Attention is placed on looking at the causes and solutions to physician burnout.  Articles and social media posts are published almost daily discussing some aspect of physician burnout, from its causes, to who is to blame, to what are the possible solutions.  Is it because of the depersonalization of medicine with the integration of electronic medical record?  Or is it because of increased patient volume with less available resources?  It’s probably a combination of all the factors that make medicine what it has become today.

While the pursuit of medicine is a noble one, it often removes the medical student and resident from the proximity of their support group of family and friends, without a viable option for replacement.  The very people who are learning how to care for patients are in a system where either you make it or break it.

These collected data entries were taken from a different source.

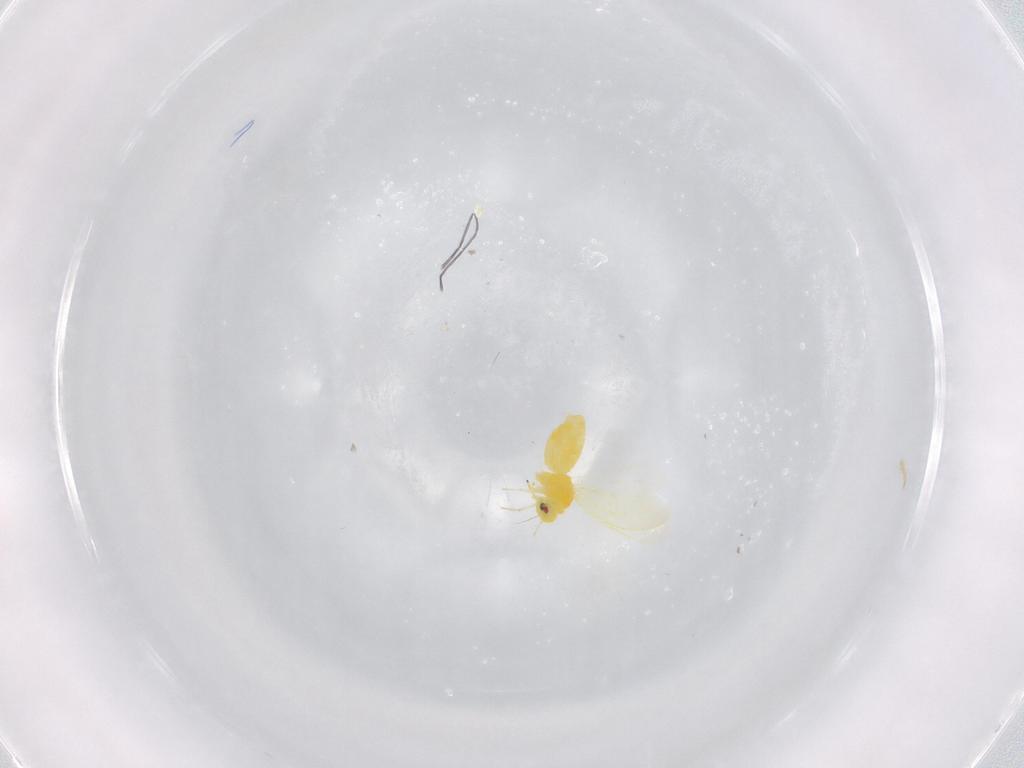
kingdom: Animalia
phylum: Arthropoda
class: Insecta
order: Hemiptera
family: Aleyrodidae
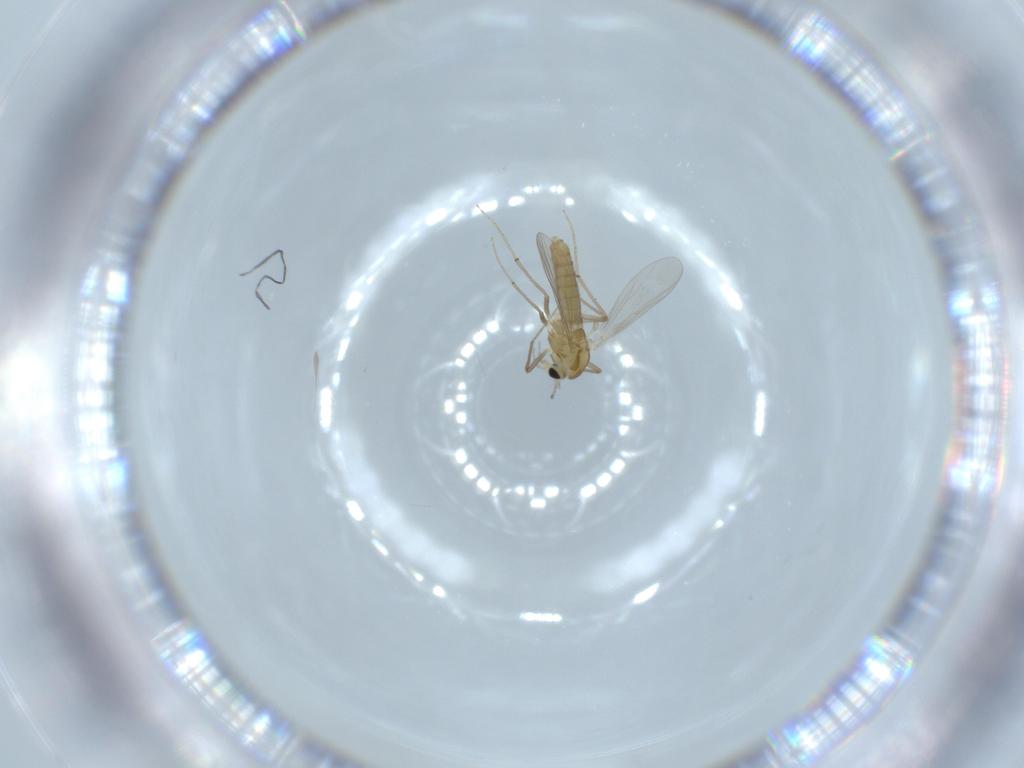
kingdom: Animalia
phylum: Arthropoda
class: Insecta
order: Diptera
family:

Medical students and residents keep showing up for the rotations. They are doing their best to keep pace with patient volume and information without the resources or systems in place to support themselves when they become overwhelmed, frustrated, or burned out.  They may even lack the benefit of support from a co-resident or friend in the program.

The hours are long.  Living on the cusp of life and death is a huge responsibility. These are every day challenges in medicine.  Successful teams respect one another, give constructive feedback without demoralizing one another, and grow collectively.  The time has come for medicine to adopt these tenets so that we can begin to make a dent in physician burnout and residents can be optimistic about the next shift.